In an interview yesterday, Mr. Bayat said he had no idea his Web site would contravene the securities act. "I was really ignorant," he said.
And he said he was planning to shut it down anyway because it was getting "out of control." Mr. Bayat said he was spending too much time working on the site, for which he earned no money.
The site, launched last August, was initially restricted to a small group of friends and relatives, Mr. Bayat said. But as its stock picks hit the money, he said, word got out and invreasing numbers of subscribers were joining up. Mr. Bayat said the group tried to limit subscribers who were able to log on to the site, but was unsuccessful. Other investment Web locations provided links to Mr.
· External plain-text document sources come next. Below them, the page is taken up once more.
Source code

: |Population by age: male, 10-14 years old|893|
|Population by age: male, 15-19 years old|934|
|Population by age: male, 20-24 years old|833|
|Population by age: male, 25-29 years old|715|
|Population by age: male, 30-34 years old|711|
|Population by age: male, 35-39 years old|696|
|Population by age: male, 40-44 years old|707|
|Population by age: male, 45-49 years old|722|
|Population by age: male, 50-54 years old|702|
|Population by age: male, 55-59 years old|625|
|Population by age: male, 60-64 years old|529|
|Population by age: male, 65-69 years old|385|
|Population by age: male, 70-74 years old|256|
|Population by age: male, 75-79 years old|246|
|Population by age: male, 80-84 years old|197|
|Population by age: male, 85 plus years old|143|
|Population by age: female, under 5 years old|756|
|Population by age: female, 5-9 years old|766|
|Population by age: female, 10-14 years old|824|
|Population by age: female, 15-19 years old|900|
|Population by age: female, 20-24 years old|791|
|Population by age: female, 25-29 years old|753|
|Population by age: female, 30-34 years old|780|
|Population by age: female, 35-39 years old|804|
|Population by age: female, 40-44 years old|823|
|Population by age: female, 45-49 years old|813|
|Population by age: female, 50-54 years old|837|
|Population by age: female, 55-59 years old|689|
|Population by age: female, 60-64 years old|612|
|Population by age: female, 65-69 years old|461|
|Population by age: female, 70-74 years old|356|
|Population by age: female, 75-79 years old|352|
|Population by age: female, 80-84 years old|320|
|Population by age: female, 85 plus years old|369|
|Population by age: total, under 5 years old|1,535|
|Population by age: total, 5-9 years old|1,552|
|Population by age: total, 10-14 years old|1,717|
Bayat's site, and his site had its own discussion forum on the popular Silicon Investor chat group.
As of yesterday, the Federal Bureau of Investments site had been removed from the Internet.
The site contained stock quote updates, a daily summary of the author's stock plays and picks, and daily market reports for major exchanges. Investors were encouraged to notify the service about their investments and to send updates whenever trades were conducted.
The Federal Bureau of Investments mission statement said its goal was to "make every speculator insanely rich for them to retire in as short a time as possible." The statement claimed the site was growing wildly out of control as a result of its "enormous popularity" because of its track record for choosing "winners after winners on the speculative stock markets with perfect timing."
The site bragged that its option picks have provided subscribers "with a minimum return of 200 per cent and as high as 600 per cent!" and said FBI daily reports "have been known to litter exchange floors, brokers' desksand even on transit buses."
In his mission statement, Mr. Bayat also said no one is obliged to buy his picks. "Our record has spoken for itself. It's your call."
At the request of the OSC, Mr. Bayat yesterday posted a statement on investment chat groups, including the popular Silicon Investor chat site, explaining why he had disbanded his Web site.
He said the OSC informed him that providing advice without registration constitutes an offence under the securities act and is subject to a fine of up to $1-million, imprisonment up to two years, or both.